Le plus étonnant est que deux ministères directement concernés par la répression de la fraude fiscale et sociale, ne semblent pas avoir été associés à la journée d’études : le ministère des Finances et celui du Travail. Le rôle de ces deux ministères est pourtant incontournable dans les opérations visant à obliger les fraudeurs à se soumettre à la loi et à verser leur dû dans les caisses de l’Etat. A croire que les responsables du pays ne sont animés par aucune volonté sérieuse de s’attaquer à ces pratiques illégales. La journée d’études n’est-elle que de pure forme pour faire accroire qu’ils font quelque chose contre ces signes insultants des inégalités sociales ?

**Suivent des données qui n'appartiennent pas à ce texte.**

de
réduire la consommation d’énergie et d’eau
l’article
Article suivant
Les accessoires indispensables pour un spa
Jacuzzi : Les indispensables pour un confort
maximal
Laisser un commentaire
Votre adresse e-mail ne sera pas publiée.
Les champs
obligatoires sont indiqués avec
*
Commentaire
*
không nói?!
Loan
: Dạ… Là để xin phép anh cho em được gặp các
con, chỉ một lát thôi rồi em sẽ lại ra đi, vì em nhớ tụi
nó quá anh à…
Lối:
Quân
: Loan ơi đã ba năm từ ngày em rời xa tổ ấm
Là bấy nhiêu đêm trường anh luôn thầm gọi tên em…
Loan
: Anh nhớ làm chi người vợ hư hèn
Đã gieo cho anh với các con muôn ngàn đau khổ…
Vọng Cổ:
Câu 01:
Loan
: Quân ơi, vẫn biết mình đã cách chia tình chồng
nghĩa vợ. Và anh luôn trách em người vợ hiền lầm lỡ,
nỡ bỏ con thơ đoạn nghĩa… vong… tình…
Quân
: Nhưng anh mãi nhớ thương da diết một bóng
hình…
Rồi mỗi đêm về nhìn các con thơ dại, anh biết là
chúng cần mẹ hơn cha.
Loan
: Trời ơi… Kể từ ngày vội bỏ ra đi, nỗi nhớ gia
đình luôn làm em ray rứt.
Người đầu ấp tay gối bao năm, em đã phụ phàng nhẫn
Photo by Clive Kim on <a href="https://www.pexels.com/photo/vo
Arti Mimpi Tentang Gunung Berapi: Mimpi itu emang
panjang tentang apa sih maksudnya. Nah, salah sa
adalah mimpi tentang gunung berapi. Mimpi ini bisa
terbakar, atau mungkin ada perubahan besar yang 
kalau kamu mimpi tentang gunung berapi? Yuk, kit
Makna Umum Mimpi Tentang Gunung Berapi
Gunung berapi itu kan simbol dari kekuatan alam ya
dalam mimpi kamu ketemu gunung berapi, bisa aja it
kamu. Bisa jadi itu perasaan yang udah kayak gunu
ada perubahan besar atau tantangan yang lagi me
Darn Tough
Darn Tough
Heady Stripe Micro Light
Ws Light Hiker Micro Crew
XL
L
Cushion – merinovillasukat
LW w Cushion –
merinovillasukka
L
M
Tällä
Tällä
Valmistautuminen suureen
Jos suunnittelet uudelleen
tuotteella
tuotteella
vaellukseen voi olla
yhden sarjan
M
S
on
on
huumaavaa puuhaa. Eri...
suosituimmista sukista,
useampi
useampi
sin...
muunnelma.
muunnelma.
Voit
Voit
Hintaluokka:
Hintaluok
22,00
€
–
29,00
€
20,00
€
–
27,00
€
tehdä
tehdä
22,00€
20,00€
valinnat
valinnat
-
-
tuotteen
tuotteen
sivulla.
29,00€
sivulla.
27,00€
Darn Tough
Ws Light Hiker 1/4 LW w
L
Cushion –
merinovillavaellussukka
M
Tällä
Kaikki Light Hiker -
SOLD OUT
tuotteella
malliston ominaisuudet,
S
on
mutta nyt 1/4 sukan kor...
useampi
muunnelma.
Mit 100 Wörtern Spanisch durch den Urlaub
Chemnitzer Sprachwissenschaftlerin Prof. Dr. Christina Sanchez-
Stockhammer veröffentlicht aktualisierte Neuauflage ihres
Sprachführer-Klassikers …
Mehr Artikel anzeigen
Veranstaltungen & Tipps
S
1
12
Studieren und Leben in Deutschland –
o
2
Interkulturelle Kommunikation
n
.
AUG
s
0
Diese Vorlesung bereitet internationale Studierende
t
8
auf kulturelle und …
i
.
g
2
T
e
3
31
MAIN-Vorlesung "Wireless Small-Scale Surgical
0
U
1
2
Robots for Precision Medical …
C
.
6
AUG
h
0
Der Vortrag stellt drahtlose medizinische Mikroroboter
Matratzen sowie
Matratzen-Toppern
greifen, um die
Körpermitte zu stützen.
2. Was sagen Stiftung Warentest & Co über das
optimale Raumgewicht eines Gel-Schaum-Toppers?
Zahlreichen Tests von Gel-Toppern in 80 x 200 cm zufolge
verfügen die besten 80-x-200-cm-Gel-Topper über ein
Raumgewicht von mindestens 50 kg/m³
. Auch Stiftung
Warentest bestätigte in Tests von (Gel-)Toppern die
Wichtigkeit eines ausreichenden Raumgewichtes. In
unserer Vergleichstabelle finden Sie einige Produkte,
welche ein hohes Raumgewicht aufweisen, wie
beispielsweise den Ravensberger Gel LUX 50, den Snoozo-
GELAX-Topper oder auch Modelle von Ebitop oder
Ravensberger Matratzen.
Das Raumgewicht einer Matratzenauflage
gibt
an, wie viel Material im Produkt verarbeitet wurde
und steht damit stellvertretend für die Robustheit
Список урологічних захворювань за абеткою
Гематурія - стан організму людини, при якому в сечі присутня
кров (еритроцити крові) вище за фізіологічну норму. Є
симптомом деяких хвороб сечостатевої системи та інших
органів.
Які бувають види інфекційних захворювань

Toujours est-il qu’ils ne sont pas pressés de passer à l’acte. Le ministère du Commerce a jugé qu’il fallait commencer par étudier ce secteur informel. Il a confié au CREAD le soin de mener des enquêtes pour en cerner l’importance. On commencera à petits pas une enquête dans la région de Tlemcen. Ce n’est qu’au vu des leçons de cette étude "pilote" que l’enquête s’étendra ensuite à tout le territoire national. Soyons très patients et attendons deux ou trois ans pour que l’on ait des chiffres frappés du label du sérieux universitaire. Mais point de décisions des ministères opérationnels de mobiliser dès maintenant leurs services de contrôle, avec l’aide de la police si besoin est, pour recenser un à un ceux qui se livrent à des activités non déclarées. Ni pour réprimer de façon exemplaire les pratiques frauduleuses du secteur dit "formel", telles que les fausses déclarations concernant le chiffre d’affaires ou l’emploi au noir d’une importante proportion de travailleurs. En tous cas il n’y en aura pas avant que l’étude confiée au CREAD n’ait été lancée et réalisée. Tel semble être le rythme paisible du calendrier solennellement arrêté par les responsables.
Entre temps les fraudeurs continueront tranquillement à s’enrichir sans verser un sou au fisc ou à la sécurité sociale. Et si jamais le prix du baril du pétrole venait à remonter à 100 dollars parions que le dossier sera refermé.
Rédaction nationale
01.04.17
[1] Etrangement, le chiffre concernant la part du secteur de l’informel dans le PNB n’a fait l’objet d’aucune publication officielle par l’ONS. A moins qu’il ne résulte que de pures extrapolations effectuées à partir de l’effectif des personnes exerçant des activités productives ou commerciales en dehors de toute légalité, sans cotiser à la sécurité sociale, ni déclarer leurs employés, en somme des patrons inconnus des services des impôts.
[2] 84% des salariés non permanents ne le sont pas. Les permanents sont relativement mieux lotis puisque "seulement" 30% d’entre eux ne sont pas déclarés.